_Problem to work on:_ Write out the whole listing again, exactly.
§ §
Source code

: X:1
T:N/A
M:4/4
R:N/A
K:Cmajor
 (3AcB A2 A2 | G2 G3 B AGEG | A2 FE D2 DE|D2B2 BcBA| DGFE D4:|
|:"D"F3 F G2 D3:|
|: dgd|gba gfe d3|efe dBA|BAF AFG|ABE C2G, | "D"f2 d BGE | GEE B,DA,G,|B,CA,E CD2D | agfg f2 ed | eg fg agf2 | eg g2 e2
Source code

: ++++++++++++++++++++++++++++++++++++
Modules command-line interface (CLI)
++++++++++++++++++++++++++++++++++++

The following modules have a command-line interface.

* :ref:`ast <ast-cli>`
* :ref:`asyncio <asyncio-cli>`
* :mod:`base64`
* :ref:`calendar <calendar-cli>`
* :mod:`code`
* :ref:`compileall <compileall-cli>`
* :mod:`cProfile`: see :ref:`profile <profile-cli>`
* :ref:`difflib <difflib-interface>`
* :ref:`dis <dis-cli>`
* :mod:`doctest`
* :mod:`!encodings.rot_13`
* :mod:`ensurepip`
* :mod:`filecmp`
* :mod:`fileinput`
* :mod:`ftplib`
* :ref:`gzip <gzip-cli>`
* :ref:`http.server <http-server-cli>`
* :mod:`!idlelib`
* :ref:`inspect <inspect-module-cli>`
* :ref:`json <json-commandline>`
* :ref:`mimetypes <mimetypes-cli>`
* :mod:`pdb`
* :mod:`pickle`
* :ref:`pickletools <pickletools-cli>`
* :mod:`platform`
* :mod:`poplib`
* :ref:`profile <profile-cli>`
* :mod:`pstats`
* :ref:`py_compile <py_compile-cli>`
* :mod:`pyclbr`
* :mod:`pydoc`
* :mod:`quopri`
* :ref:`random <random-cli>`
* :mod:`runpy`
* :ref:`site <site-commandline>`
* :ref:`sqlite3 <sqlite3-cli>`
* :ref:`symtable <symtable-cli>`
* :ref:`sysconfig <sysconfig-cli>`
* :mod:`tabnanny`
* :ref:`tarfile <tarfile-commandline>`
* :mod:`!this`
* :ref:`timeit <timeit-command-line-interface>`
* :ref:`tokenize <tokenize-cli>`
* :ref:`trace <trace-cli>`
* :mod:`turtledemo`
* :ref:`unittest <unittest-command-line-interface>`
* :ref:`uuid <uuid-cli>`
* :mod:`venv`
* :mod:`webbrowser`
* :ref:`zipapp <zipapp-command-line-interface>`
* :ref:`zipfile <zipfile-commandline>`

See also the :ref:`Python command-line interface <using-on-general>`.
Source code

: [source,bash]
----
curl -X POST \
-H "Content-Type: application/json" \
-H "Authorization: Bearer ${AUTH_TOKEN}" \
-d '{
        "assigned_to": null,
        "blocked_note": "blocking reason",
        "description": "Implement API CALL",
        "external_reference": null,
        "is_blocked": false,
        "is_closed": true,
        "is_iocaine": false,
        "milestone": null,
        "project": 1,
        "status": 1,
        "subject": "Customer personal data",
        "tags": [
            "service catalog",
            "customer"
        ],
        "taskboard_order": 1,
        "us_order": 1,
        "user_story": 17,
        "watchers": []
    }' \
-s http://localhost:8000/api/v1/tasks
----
§ §
_Exercise response:_
Source code

: X:1
T:N/A
M:4/4
R:N/A
K:Cmajor
 (3AcB A2 A2 | G2 G3 B AGEG | A2 FE D2 DE|D2B2 BcBA| DGFE D4:|
|:"D"F3 F G2 D3:|
|: dgd|gba gfe d3|efe dBA|BAF AFG|ABE C2G, | "D"f2 d BGE | GEE B,DA,G,|B,CA,E CD2D | agfg f2 ed | eg fg agf2 | eg g2 e2
Source code

: ++++++++++++++++++++++++++++++++++++
Modules command-line interface (CLI)
++++++++++++++++++++++++++++++++++++

The following modules have a command-line interface.

* :ref:`ast <ast-cli>`
* :ref:`asyncio <asyncio-cli>`
* :mod:`base64`
* :ref:`calendar <calendar-cli>`
* :mod:`code`
* :ref:`compileall <compileall-cli>`
* :mod:`cProfile`: see :ref:`profile <profile-cli>`
* :ref:`difflib <difflib-interface>`
* :ref:`dis <dis-cli>`
* :mod:`doctest`
* :mod:`!encodings.rot_13`
* :mod:`ensurepip`
* :mod:`filecmp`
* :mod:`fileinput`
* :mod:`ftplib`
* :ref:`gzip <gzip-cli>`
* :ref:`http.server <http-server-cli>`
* :mod:`!idlelib`
* :ref:`inspect <inspect-module-cli>`
* :ref:`json <json-commandline>`
* :ref:`mimetypes <mimetypes-cli>`
* :mod:`pdb`
* :mod:`pickle`
* :ref:`pickletools <pickletools-cli>`
* :mod:`platform`
* :mod:`poplib`
* :ref:`profile <profile-cli>`
* :mod:`pstats`
* :ref:`py_compile <py_compile-cli>`
* :mod:`pyclbr`
* :mod:`pydoc`
* :mod:`quopri`
* :ref:`random <random-cli>`
* :mod:`runpy`
* :ref:`site <site-commandline>`
* :ref:`sqlite3 <sqlite3-cli>`
* :ref:`symtable <symtable-cli>`
* :ref:`sysconfig <sysconfig-cli>`
* :mod:`tabnanny`
* :ref:`tarfile <tarfile-commandline>`
* :mod:`!this`
* :ref:`timeit <timeit-command-line-interface>`
* :ref:`tokenize <tokenize-cli>`
* :ref:`trace <trace-cli>`
* :mod:`turtledemo`
* :ref:`unittest <unittest-command-line-interface>`
* :ref:`uuid <uuid-cli>`
* :mod:`venv`
* :mod:`webbrowser`
* :ref:`zipapp <zipapp-command-line-interface>`
* :ref:`zipfile <zipfile-commandline>`

See also the :ref:`Python command-line interface <using-on-general>`.
Source code

: [source,bash]
----
curl -X POST \
-H "Content-Type: application/json" \
-H "Authorization: Bearer ${AUTH_TOKEN}" \
-d '{
        "assigned_to": null,
        "blocked_note": "blocking reason",
        "description": "Implement API CALL",
        "external_reference": null,
        "is_blocked": false,
        "is_closed": true,
        "is_iocaine": false,
        "milestone": null,
        "project": 1,
        "status": 1,
        "subject": "Customer personal data",
        "tags": [
            "service catalog",
            "customer"
        ],
        "taskboard_order": 1,
        "us_order": 1,
        "user_story": 17,
        "watchers": []
    }' \
-s http://localhost:8000/api/v1/tasks
----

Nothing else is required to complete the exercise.